CertPrepNowFREE
DatabricksData Ingestion and Loading

Auto Loader vs COPY INTO: When to Use Each

Overview

Both Auto Loader and COPY INTO are used to incrementally load new files from cloud storage into Delta tables. They track which files have been processed and only load new ones. The key difference: Auto Loader is a streaming solution that runs continuously, while COPY INTO is a batch SQL command that runs on-demand.

Exam Tip: The exam frequently tests when to choose Auto Loader vs COPY INTO. Auto Loader is preferred for most production use cases due to better scalability and schema evolution support.

Auto Loader (cloudFiles)

Auto Loader uses Structured Streaming with the cloudFiles format. It processes new files as they arrive and can run continuously or in triggered batches. Two file detection modes: - Directory listing: Scans the directory for new files (simpler, works everywhere) - File notification: Uses cloud event notifications to detect new files (faster for large directories, requires cloud setup) Auto Loader supports schema inference and schema evolution natively.

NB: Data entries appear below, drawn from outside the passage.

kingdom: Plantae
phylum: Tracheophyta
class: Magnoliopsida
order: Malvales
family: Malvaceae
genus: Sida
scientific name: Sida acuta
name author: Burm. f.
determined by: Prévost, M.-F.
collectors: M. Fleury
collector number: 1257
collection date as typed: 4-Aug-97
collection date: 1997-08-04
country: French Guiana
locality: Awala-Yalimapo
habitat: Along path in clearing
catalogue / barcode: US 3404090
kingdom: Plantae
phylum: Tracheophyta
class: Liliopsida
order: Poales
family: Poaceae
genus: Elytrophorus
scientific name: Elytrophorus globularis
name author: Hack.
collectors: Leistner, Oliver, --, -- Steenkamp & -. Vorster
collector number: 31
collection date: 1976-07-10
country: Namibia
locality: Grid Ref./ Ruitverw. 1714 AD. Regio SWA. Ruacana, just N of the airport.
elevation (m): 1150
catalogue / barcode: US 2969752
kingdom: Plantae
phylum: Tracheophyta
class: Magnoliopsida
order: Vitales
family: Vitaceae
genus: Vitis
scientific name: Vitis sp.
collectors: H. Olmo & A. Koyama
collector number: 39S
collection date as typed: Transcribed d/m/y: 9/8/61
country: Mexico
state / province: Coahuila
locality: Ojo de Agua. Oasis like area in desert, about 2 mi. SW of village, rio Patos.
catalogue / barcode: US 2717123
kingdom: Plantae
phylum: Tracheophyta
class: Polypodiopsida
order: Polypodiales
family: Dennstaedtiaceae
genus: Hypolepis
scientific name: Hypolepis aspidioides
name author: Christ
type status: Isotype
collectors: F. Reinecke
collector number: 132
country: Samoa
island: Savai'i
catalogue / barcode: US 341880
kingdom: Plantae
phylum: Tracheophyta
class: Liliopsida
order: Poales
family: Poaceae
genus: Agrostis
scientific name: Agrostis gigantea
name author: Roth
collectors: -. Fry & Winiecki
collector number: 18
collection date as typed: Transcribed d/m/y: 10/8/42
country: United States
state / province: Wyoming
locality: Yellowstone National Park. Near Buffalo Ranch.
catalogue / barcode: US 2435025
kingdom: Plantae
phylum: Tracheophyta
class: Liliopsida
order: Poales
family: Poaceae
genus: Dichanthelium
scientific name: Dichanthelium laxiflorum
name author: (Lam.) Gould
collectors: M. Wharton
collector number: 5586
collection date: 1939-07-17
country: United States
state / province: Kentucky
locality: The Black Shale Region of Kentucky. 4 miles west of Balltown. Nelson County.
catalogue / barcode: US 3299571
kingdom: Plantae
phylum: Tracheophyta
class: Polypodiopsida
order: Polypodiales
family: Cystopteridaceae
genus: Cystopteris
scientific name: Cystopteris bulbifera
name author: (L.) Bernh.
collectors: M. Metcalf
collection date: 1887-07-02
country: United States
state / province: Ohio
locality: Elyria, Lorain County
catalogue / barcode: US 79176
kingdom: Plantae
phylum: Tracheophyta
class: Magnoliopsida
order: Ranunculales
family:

spark.readStream.format('cloudFiles') \
  .option('cloudFiles.format', 'json') \
  .option('cloudFiles.schemaLocation', '/checkpoints/schema') \
  .option('cloudFiles.schemaEvolutionMode', 'addNewColumns') \
  .load('/data/landing/') \
  .writeStream \
  .option('checkpointLocation', '/checkpoints/data') \
  .trigger(availableNow=True) \
  .toTable('bronze_table')
Exam Tip: Auto Loader requires a schema location (for schema tracking) and a checkpoint location (for file tracking). Both are required — the exam tests this.

COPY INTO

COPY INTO is a SQL command for incremental batch loading. It's idempotent — running it multiple times only loads files that haven't been processed yet. Best for: - Simple batch loading scenarios - When you want SQL-only pipelines - Small to medium file volumes - Ad-hoc data loading

COPY INTO my_table
FROM '/data/landing/'
FILEFORMAT = JSON
FORMAT_OPTIONS ('mergeSchema' = 'true')
COPY_OPTIONS ('mergeSchema' = 'true');

When to Use Which

Use Auto Loader when: - You have millions of files or files arriving continuously - You need schema evolution (new columns in source data) - You want streaming semantics (exactly-once guarantees) - You're building production pipelines Use COPY INTO when: - You have a small number of files (thousands, not millions) - You want a simple SQL command - You're doing ad-hoc or infrequent loads - You don't need streaming semantics

Exam Tip: The exam's default recommendation is Auto Loader for production workloads. COPY INTO is simpler but doesn't scale as well for large file volumes. If the question mentions 'millions of files' or 'production pipeline', choose Auto Loader.